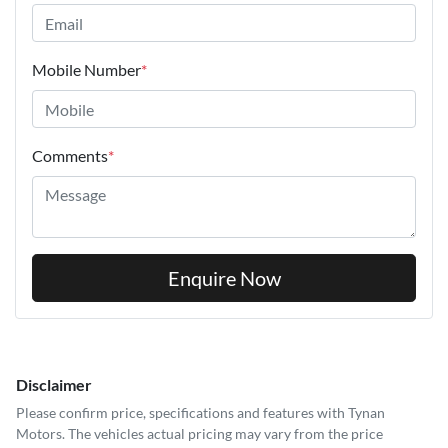
Mobile Number
*
Comments
*
Enquire Now
Disclaimer
Please confirm price, specifications and features with
Tynan
Motors
. The vehicles actual pricing may vary from the price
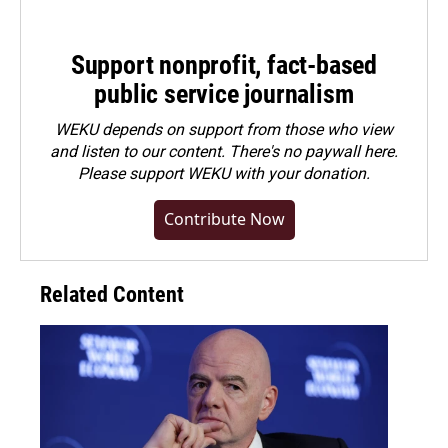
Support nonprofit, fact-based
public service journalism
WEKU depends on support from those who view
and listen to our content. There's no paywall here.
Please
support WEKU with your donation
.
Contribute Now
Related Content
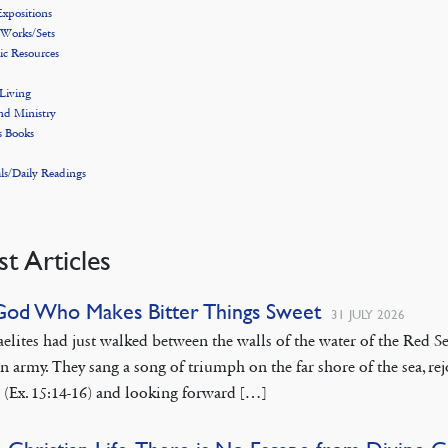
xpositions
 Works/Sets
ic Resources
 Living
nd Ministry
s Books
ls/Daily Readings
st Articles
God Who Makes Bitter Things Sweet
31 JULY 2026
aelites had just walked between the walls of the water of the Red
n army. They sang a song of triumph on the far shore of the sea, rej
 (Ex. 15:14-16) and looking forward […]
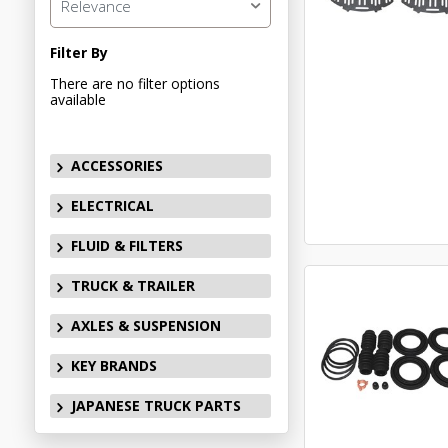
Relevance
Filter By
There are no filter options
available
ACCESSORIES
ELECTRICAL
FLUID & FILTERS
TRUCK & TRAILER
AXLES & SUSPENSION
KEY BRANDS
JAPANESE TRUCK PARTS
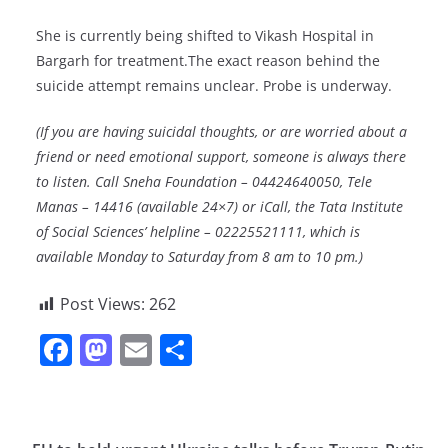
She is currently being shifted to Vikash Hospital in
Bargarh for treatment.The exact reason behind the
suicide attempt remains unclear. Probe is underway.
(If you are having suicidal thoughts, or are worried about a
friend or need emotional support, someone is always there
to listen. Call Sneha Foundation – 04424640050, Tele
Manas – 14416 (available 24×7) or iCall, the Tata Institute
of Social Sciences’ helpline – 02225521111, which is
available Monday to Saturday from 8 am to 10 pm.)
Post Views:
262
F
M
E
S
a
a
m
h
c
st
ai
ar
e
o
l
e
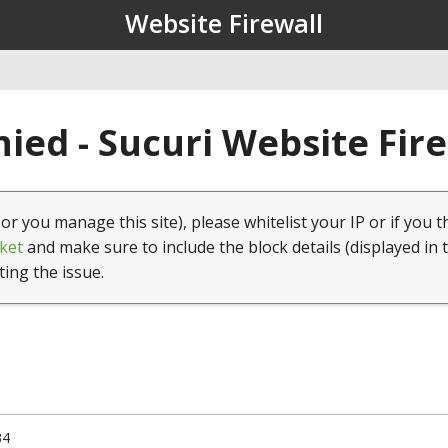
Website Firewall
ied - Sucuri Website Fir
(or you manage this site), please whitelist your IP or if you t
ket
and make sure to include the block details (displayed in 
ting the issue.
34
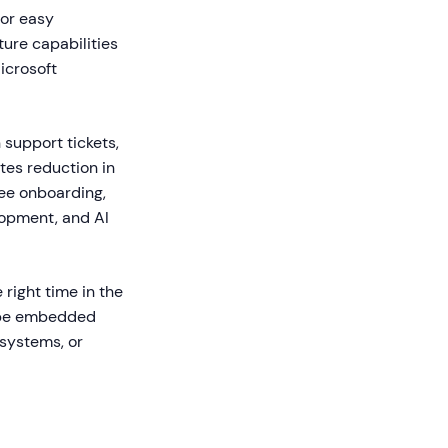
for easy
ure capabilities
icrosoft
support tickets,
tes reduction in
ee onboarding,
lopment, and AI
 right time in the
n be embedded
 systems, or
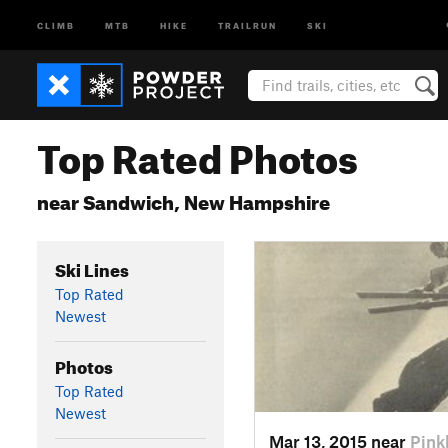
CLIMB
MTB
HIKE
TRAILRUN
SKI
Top Rated Photos
near Sandwich, New Hampshire
Ski Lines
Top Rated
Newest
Photos
Top Rated
Newest
Mar 13, 2015 near
Pin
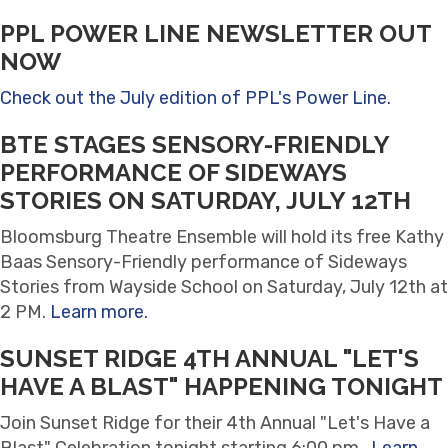
PPL POWER LINE NEWSLETTER OUT
NOW
Check out the July edition of PPL's Power Line.
BTE STAGES SENSORY-FRIENDLY
PERFORMANCE OF SIDEWAYS
STORIES ON SATURDAY, JULY 12TH
Bloomsburg Theatre Ensemble will hold its free Kathy
Baas Sensory-Friendly performance of Sideways
Stories from Wayside School on Saturday, July 12th at
2 PM.
Learn more.
SUNSET RIDGE 4TH ANNUAL "LET'S
HAVE A BLAST" HAPPENING TONIGHT
Join Sunset Ridge for their 4th Annual "Let's Have a
Blast" Celebration tonight starting 6:00 pm.
Learn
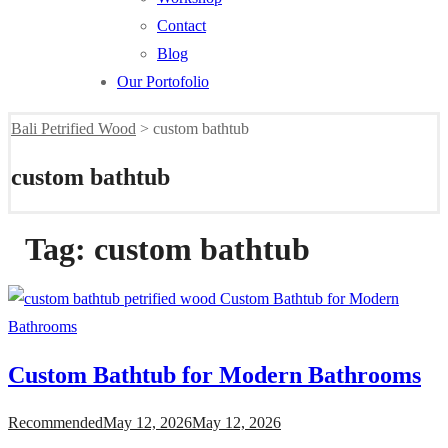
Contact
Blog
Our Portofolio
Bali Petrified Wood
>
custom bathtub
custom bathtub
Tag:
custom bathtub
Custom Bathtub for Modern Bathrooms
Recommended
May 12, 2026
May 12, 2026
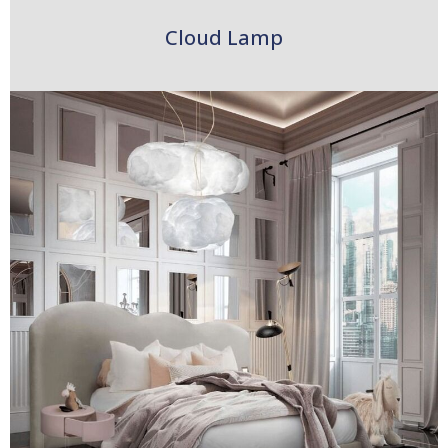
Cloud Lamp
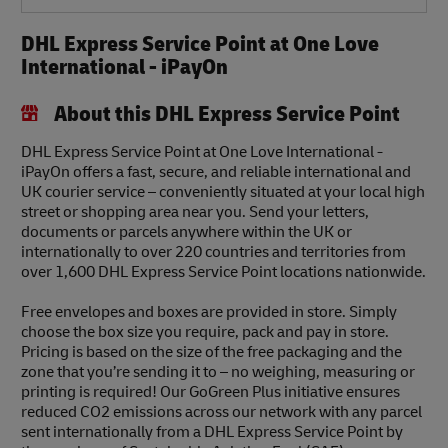
DHL Express Service Point at One Love
International - iPayOn
About this DHL Express Service Point
DHL Express Service Point at One Love International -
iPayOn offers a fast, secure, and reliable international and
UK courier service – conveniently situated at your local high
street or shopping area near you. Send your letters,
documents or parcels anywhere within the UK or
internationally to over 220 countries and territories from
over 1,600 DHL Express Service Point locations nationwide.
Free envelopes and boxes are provided in store. Simply
choose the box size you require, pack and pay in store.
Pricing is based on the size of the free packaging and the
zone that you’re sending it to – no weighing, measuring or
printing is required! Our GoGreen Plus initiative ensures
reduced CO2 emissions across our network with any parcel
sent internationally from a DHL Express Service Point by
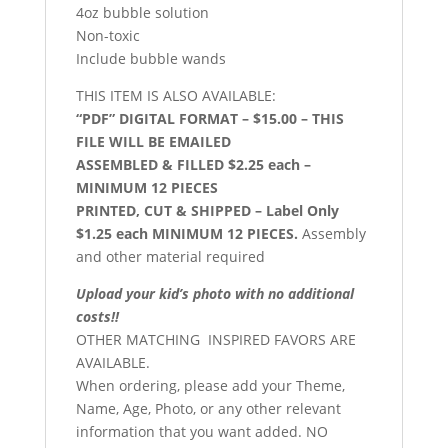
4oz bubble solution
Non-toxic
Include bubble wands
THIS ITEM IS ALSO AVAILABLE:
“PDF” DIGITAL FORMAT – $15.00 – THIS
FILE WILL BE EMAILED
ASSEMBLED & FILLED $2.25 each –
MINIMUM 12 PIECES
PRINTED, CUT & SHIPPED – Label Only
$1.25 each MINIMUM 12 PIECES.
Assembly
and other material required
Upload your kid’s photo with no additional
costs!!
OTHER MATCHING INSPIRED FAVORS ARE
AVAILABLE.
When ordering, please add your Theme,
Name, Age, Photo, or any other relevant
information that you want added. NO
::::
- **Task goal**:
Collect each line above that contains the word "store" and copy those lines out in full.

- **Result of this exercise**:
Free envelopes and boxes are provided in store. Simply
choose the box size you require, pack and pay in store.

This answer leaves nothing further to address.